Write out only the lines from the line containing "Figure 2. Experimental" to the end of the listing below, both included, exactly as they stand. Drop the pictures.

THE DATA
*** Begin section ***

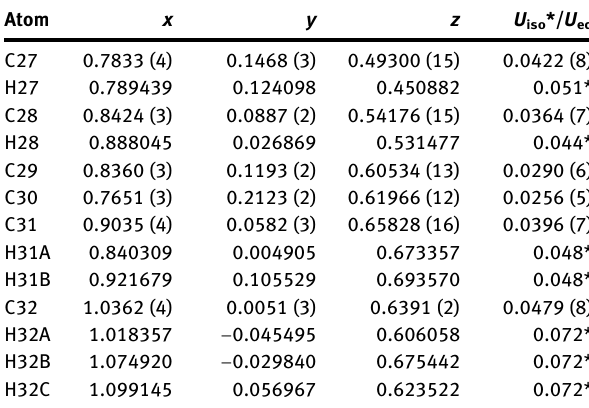
Table  : Fractional atomic coordinates and isotropic or equivalent isotropic displacement parameters (Å 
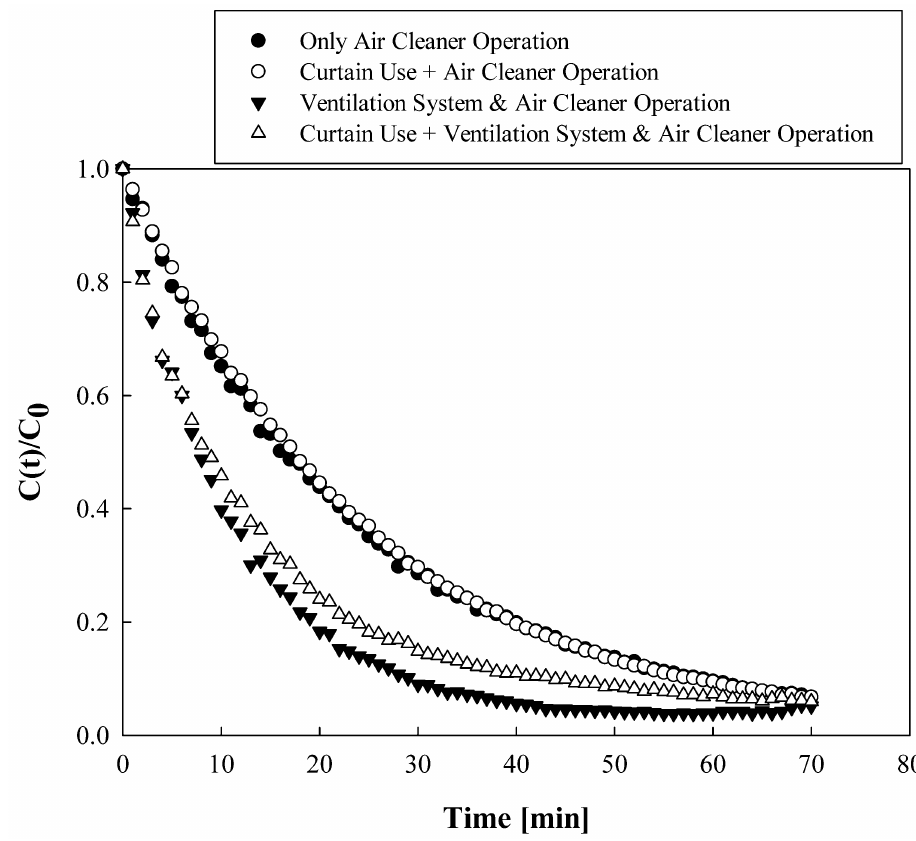
Figure 2. Experimental results of the particle number concentration over time.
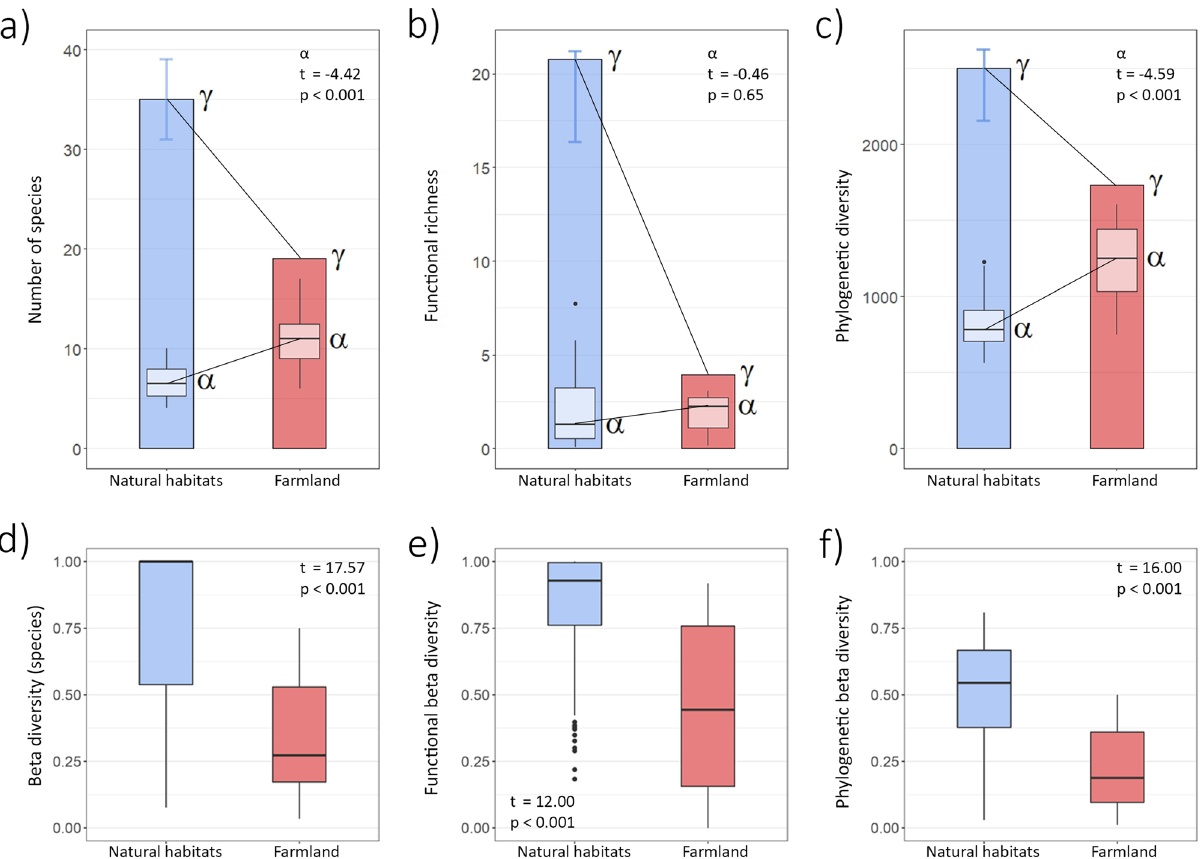
Figure 1. Alpha and gamma diversity ( a – c ) and pairwise beta diversity ( d – f ) of amphibian communities in natural habitats (natural forest, natural savannah; blue) vs farmland (red) across Rwanda. Diversity is measured as ( a , d ) taxonomic diversity (number of species), ( b , e ) functional diversity (functional richness), and ( c , f ) phylogenetic diversity (Faith’s PD) both on the level of local communities (alpha diversity) and once pooled across Rwanda (gamma diversity). Gamma diversity is shown as colored bars; median and standard deviation of local alpha diversity (n = 15) are shown as lighter boxplots within bars. Gamma diversity in natural habitats represents the median of 1000 sampled combinations of seven and eight forest and savannah sites; error bars indicate observed range. Alpha diversity was consistently higher in farmland than in the natural habitat, whereas gamma diversity was consistently higher in natural sites than in farmland ( a – c ). Correspondingly, beta diversity was consistently higher in natural sites than in farmland ( d – f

*** End section ***

WRITTEN RESPONSE
Figure 2. Experimental results of the particle number concentration over time.
Figure 1. Alpha and gamma diversity ( a – c ) and pairwise beta diversity ( d – f ) of amphibian communities in natural habitats (natural forest, natural savannah; blue) vs farmland (red) across Rwanda. Diversity is measured as ( a , d ) taxonomic diversity (number of species), ( b , e ) functional diversity (functional richness), and ( c , f ) phylogenetic diversity (Faith’s PD) both on the level of local communities (alpha diversity) and once pooled across Rwanda (gamma diversity). Gamma diversity is shown as colored bars; median and standard deviation of local alpha diversity (n = 15) are shown as lighter boxplots within bars. Gamma diversity in natural habitats represents the median of 1000 sampled combinations of seven and eight forest and savannah sites; error bars indicate observed range. Alpha diversity was consistently higher in farmland than in the natural habitat, whereas gamma diversity was consistently higher in natural sites than in farmland ( a – c ). Correspondingly, beta diversity was consistently higher in natural sites than in farmland ( d – f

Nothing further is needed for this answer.